Sur un rayon d’armoire trônent une dizaine de vinyles des Beatles. Une deuxième étagère est exclusivement réservée aux monuments de la chanson française, Serge Reggiani, Léo Ferré, Graeme Allwright, Jacques Brel, Georges Brassens, Serge Gainsbourg. «Je dois avoir 300 vinyles, calcule Imad. Mais quand j’y réfléchis, je me dis que 300 disques, ce n’est rien». Avec un pincement au cœur, ce jeune cadre dans le transport maritime repense à la centaine de 33 tours abandonnés à regret à Angers, en France, à la fin de ses études. «Les vinyles, c’est extraordinaire, mais ça peut être sacrément encombrant. Pour déménager, surtout. On ne peut pas tout emmener dans un avion. Je les avais eus à 50 euros, une fortune pour l’étudiant que j’étais. Il a fallu les laisser là avec le tourne-disque, repartir les mains vides, et recommencer à zéro». À Casablanca, il déniche Tobishi «premier du nom» à derb Koréa, un tourne-disque japonais qu’il use jusqu’à la corde, avant de se résigner à lui trouver un successeur. «Aujourd’hui, j’ai cinq tourne-disques, dont deux platines avec sortie USB et table de mixage, achetées il y a quelques mois. Ça me permet de partager de la musique en voie de disparition sur Youtube, et parfois de tester des mélanges de Léo Ferré et de musique classique, ou de musique de cirque et de notice de médicament enregistrée», s’amuse Imad.

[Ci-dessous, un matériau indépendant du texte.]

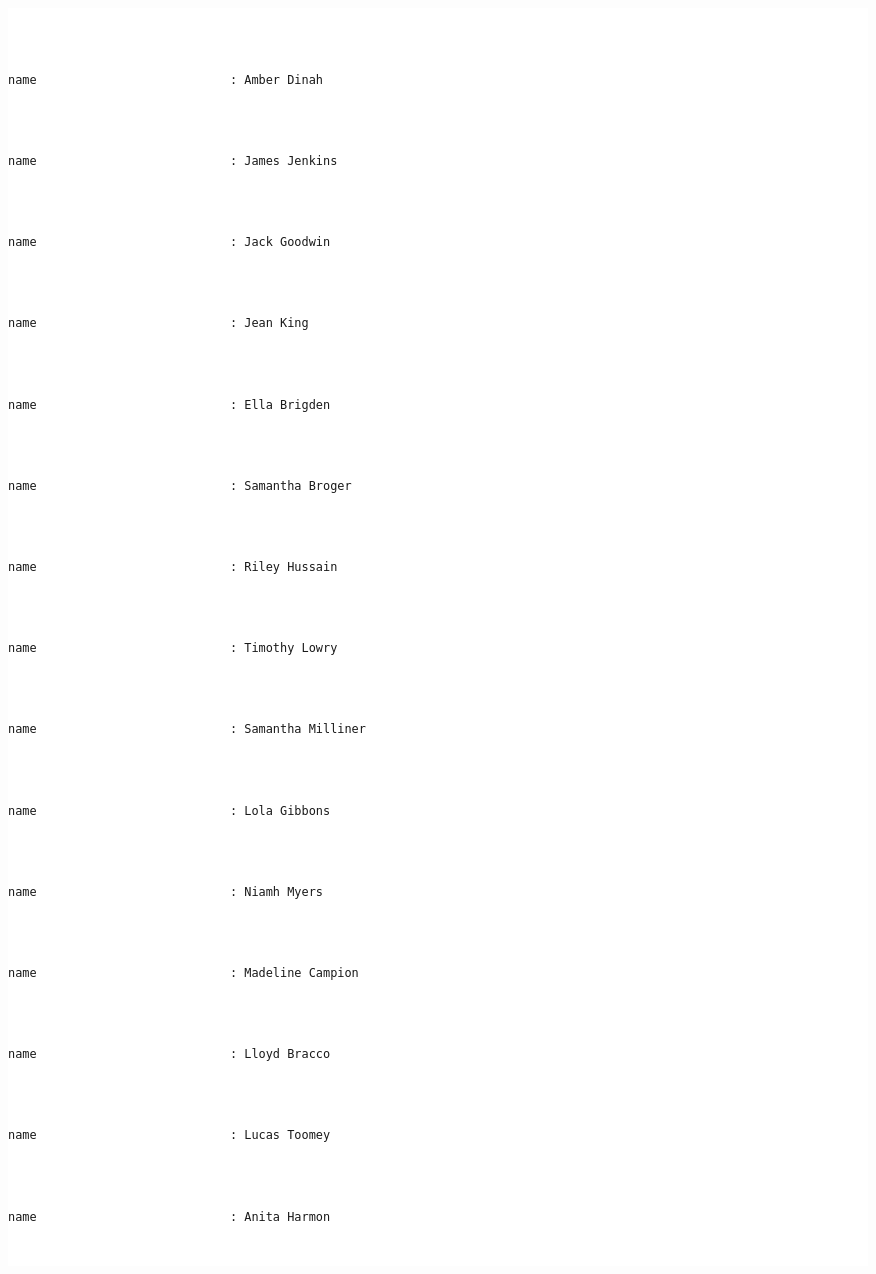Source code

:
 ```shell



name                           : Amber Dinah



name                           : James Jenkins



name                           : Jack Goodwin



name                           : Jean King



name                           : Ella Brigden



name                           : Samantha Broger



name                           : Riley Hussain



name                           : Timothy Lowry



name                           : Samantha Milliner



name                           : Lola Gibbons



name                           : Niamh Myers



name                           : Madeline Campion



name                           : Lloyd Bracco



name                           : Lucas Toomey



name                           : Anita Harmon



```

Son front se rembrunit quand il pense aux magasins de disques tombés en désuétude, à tous ces microsillons relégués, par milliers, au rang de reliques du passé.

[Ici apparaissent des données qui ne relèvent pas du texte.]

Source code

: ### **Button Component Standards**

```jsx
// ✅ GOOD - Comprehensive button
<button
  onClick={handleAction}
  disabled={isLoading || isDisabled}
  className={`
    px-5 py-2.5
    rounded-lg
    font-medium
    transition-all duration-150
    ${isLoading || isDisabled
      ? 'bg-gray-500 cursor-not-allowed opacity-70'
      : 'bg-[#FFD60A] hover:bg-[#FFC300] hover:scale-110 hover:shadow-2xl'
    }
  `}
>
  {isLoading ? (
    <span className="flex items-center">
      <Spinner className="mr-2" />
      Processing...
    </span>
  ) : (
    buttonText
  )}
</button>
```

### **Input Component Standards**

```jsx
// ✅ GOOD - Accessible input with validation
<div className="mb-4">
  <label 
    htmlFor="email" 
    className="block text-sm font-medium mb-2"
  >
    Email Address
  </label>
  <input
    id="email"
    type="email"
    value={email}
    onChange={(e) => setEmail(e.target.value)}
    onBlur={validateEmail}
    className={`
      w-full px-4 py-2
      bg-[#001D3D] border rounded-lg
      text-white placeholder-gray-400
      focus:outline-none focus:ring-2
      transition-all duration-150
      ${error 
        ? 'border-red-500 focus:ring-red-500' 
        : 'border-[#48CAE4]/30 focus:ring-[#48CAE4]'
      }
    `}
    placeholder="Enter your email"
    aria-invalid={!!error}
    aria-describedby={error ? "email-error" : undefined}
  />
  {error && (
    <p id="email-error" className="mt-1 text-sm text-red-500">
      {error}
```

Sur le boulevard de Paris, au centre-ville de Casablanca, la fameuse boutique Gam voit sa clientèle s’appauvrir au fil des ans. «Il n’y a quasiment plus que des étrangers qui viennent», se désole Boujemaâ. Le disquaire qui, depuis les années 1960, dédie sa vie à la musique, n’en dira pas davantage, par lassitude. Au Comptoir de distribution de disques, le propriétaire oppose un mutisme aussi farouche, excédé. Seul Lachman Peswani continue d’avoir la tchatche. Établi à route Ouled Ziane, l’Indien ne vend pas de disques, mais dépanne les rares passionnés, quand leur appareil se détraque. «C’est généralement un problème de diamant qui est cassé. C’est un composant du bras de lecture qui permet de déchiffrer les vinyles. J’en ai tout un stock d’occasion, alors les clients viennent choisir celui qui correspond à leur tourne-disque». Des clients comme ceux-là, il avoue en connaître moins de dix, et leur voue une sincère admiration. Pour «les autres», il est implacable : «Quand je pense à tout l’argent dépensé par la plupart de ces jeunes en produits de consommation dépourvus de valeur et débilitants, je me dis que c’est quand même une bien triste génération». Il ne peut s’empêcher de comparer avec le regain d’engouement pour les vinyles en Europe. «À Paris ou à Berlin, on assiste à un véritable retour du disque noir. À Casablanca, quand les propriétaires de Gam et du Comptoir partiront à la retraite, leurs trésors seront peut-être à jamais perdus».